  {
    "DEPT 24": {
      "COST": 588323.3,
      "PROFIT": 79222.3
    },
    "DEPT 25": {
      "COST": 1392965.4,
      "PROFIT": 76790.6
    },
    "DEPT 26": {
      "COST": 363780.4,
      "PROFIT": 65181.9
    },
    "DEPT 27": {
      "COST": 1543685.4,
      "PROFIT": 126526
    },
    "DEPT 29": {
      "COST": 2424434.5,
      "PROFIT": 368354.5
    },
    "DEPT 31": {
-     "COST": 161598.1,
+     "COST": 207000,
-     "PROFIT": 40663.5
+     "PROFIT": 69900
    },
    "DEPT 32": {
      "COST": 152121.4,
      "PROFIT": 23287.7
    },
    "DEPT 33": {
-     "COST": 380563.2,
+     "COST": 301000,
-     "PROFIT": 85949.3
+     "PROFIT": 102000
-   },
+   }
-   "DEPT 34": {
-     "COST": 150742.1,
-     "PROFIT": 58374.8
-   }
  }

□ □ □ □

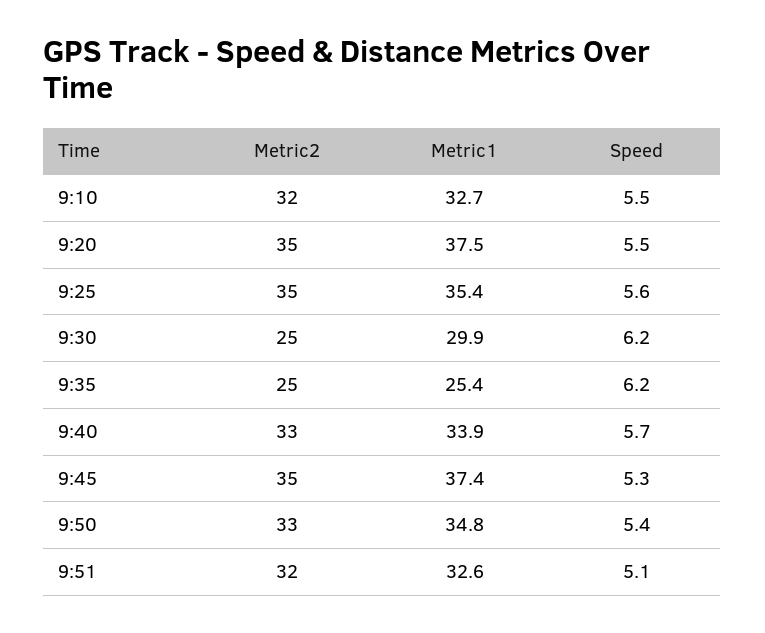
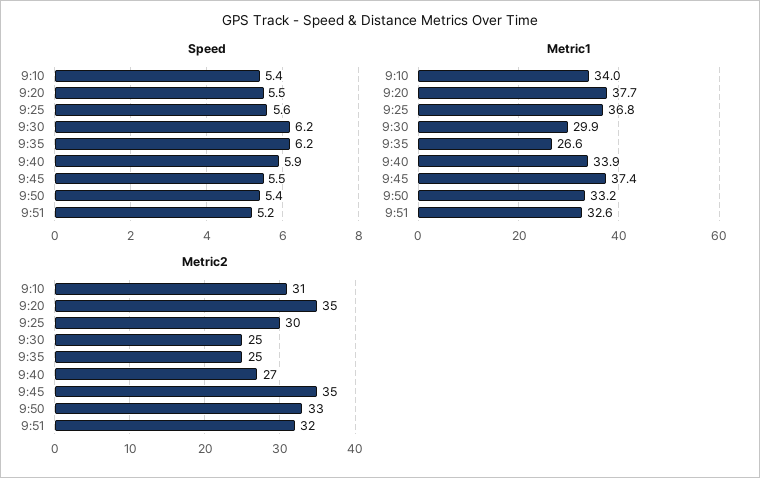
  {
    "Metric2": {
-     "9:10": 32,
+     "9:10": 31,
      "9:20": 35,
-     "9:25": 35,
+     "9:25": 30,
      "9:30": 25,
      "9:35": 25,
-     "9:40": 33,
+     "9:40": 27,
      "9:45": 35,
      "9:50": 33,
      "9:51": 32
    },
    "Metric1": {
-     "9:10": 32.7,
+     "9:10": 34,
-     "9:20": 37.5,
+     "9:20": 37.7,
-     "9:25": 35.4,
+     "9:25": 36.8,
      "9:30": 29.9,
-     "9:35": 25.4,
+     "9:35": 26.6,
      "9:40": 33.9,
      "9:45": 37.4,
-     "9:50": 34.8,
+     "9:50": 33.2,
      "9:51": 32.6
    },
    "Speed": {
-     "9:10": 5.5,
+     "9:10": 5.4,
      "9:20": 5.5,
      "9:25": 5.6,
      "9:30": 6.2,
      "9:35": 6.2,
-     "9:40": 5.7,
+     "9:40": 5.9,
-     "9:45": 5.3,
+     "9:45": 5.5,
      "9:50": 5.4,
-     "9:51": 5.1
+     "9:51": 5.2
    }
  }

□ □ □ □

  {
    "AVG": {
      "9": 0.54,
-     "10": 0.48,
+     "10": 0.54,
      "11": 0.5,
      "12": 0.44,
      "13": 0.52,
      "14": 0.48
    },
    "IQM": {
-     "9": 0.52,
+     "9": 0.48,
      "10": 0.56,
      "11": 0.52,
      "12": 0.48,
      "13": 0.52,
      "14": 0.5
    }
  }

□ □ □ □

Go through the material above, and wherever a line contains the string "PROFIT", return it.

Response to the task:
      "PROFIT": 79222.3
      "PROFIT": 76790.6
      "PROFIT": 65181.9
      "PROFIT": 126526
      "PROFIT": 368354.5
-     "PROFIT": 40663.5
+     "PROFIT": 69900
      "PROFIT": 23287.7
-     "PROFIT": 85949.3
+     "PROFIT": 102000
-     "PROFIT": 58374.8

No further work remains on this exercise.